+++ Supplied records

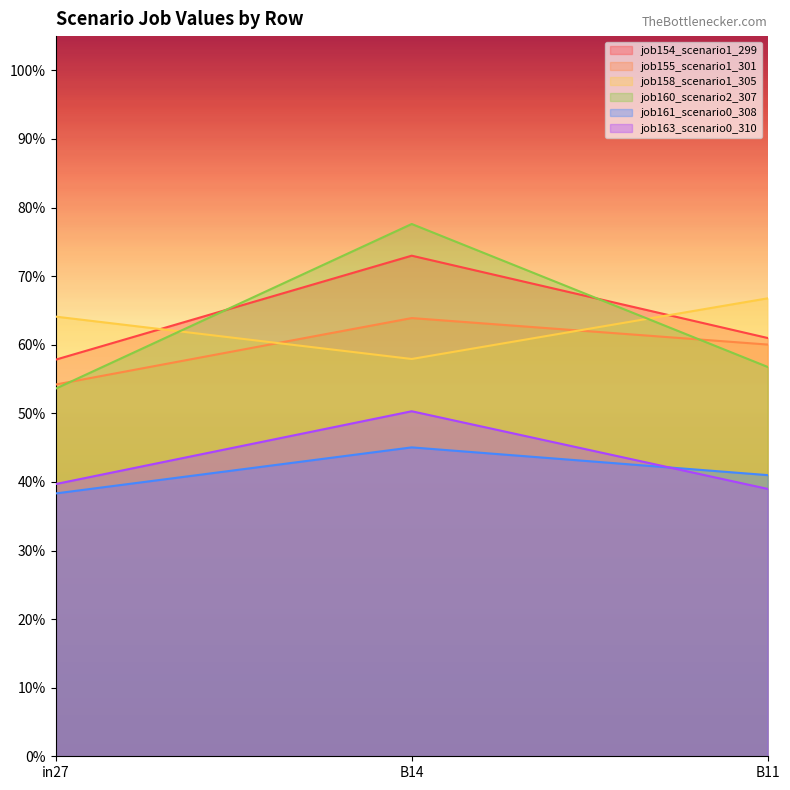

What position from the right is B11?

1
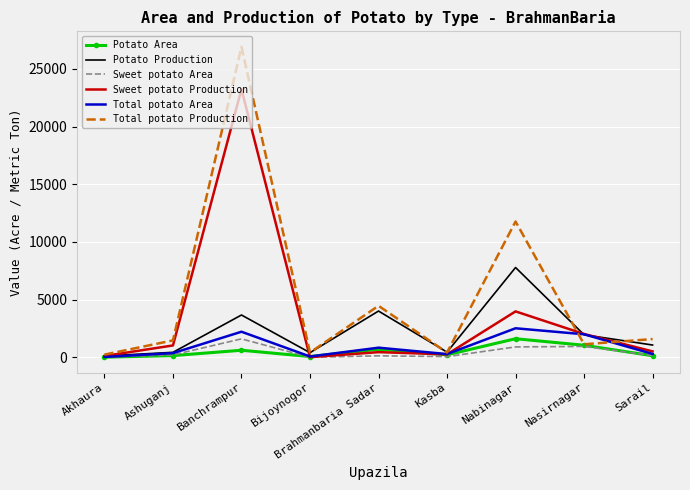

At which label does Total potato Production reach its peak?

Banchrampur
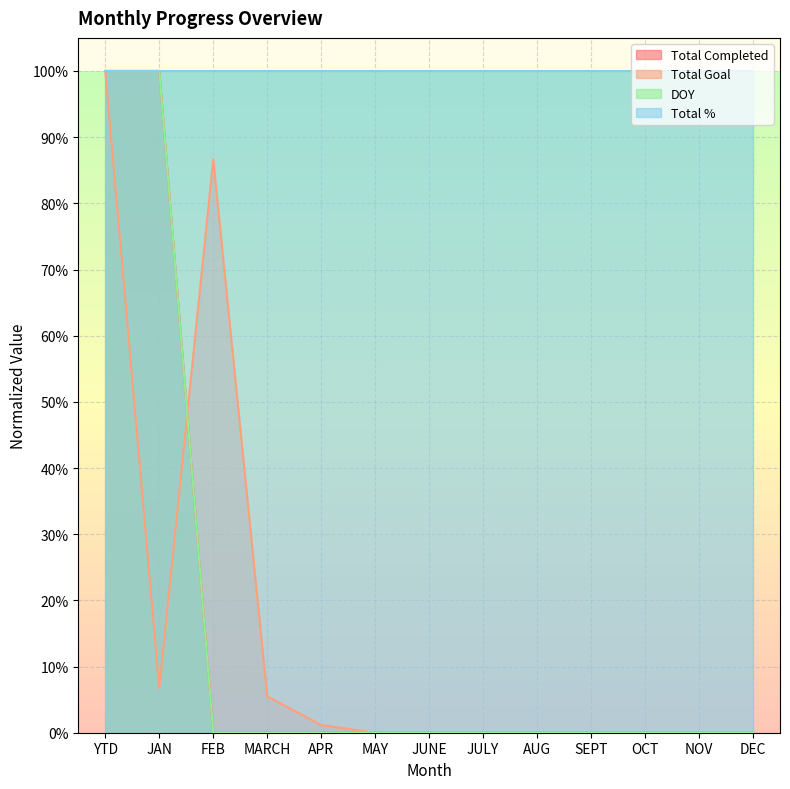

List the labels in order of DOY value, smallest first.

FEB, MARCH, APR, MAY, JUNE, JULY, AUG, SEPT, OCT, NOV, DEC, YTD, JAN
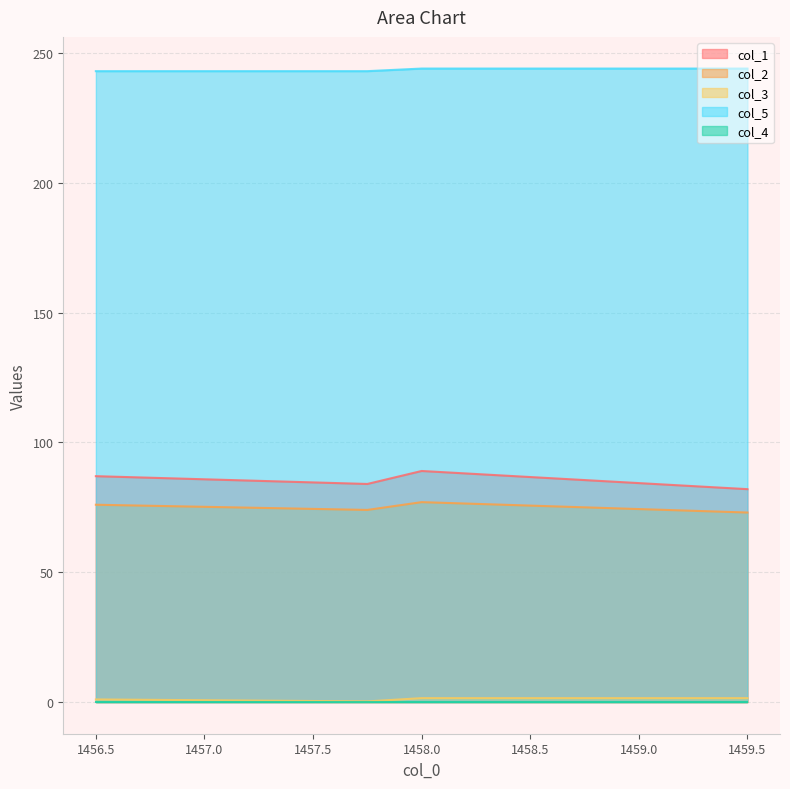

Is the value of col_5 at 1456.5 greater than the value of col_2 at 1458.0?

Yes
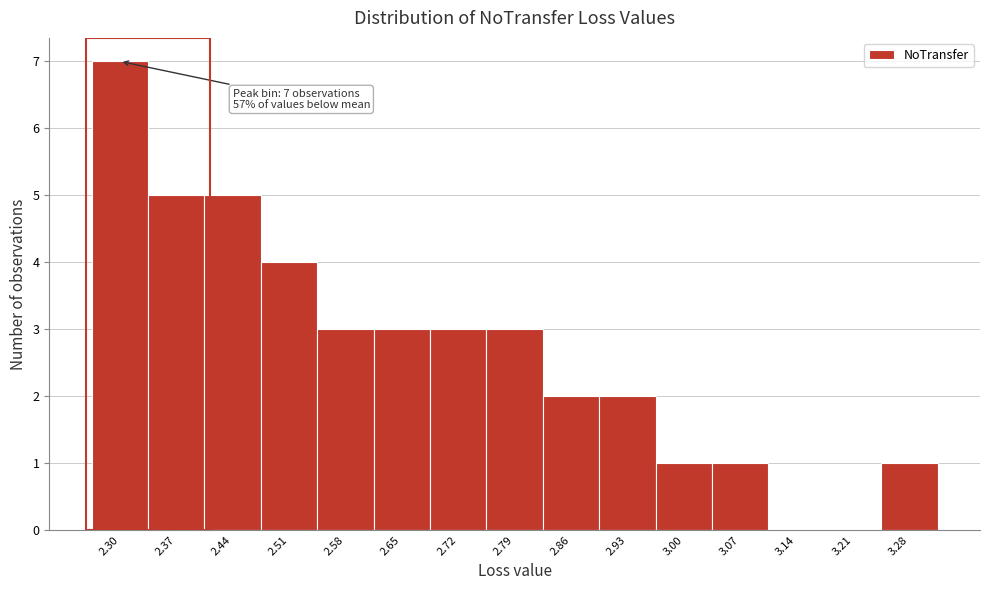

Which range on the x-axis has the tallest bar?

2.26 to 2.33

++++++

*Aim of the exercise*:
Can you output every line of the records above as a JSON list of strings, one string per line, with blank lines and the pictures left out?

*Solution for this problem*:
[
  "What position from the right is B11?",
  "1",
  "At which label does Total potato Production reach its peak?",
  "Banchrampur",
  "List the labels in order of DOY value, smallest first.",
  "FEB, MARCH, APR, MAY, JUNE, JULY, AUG, SEPT, OCT, NOV, DEC, YTD, JAN",
  "Is the value of col_5 at 1456.5 greater than the value of col_2 at 1458.0?",
  "Yes",
  "Which range on the x-axis has the tallest bar?",
  "2.26 to 2.33"
]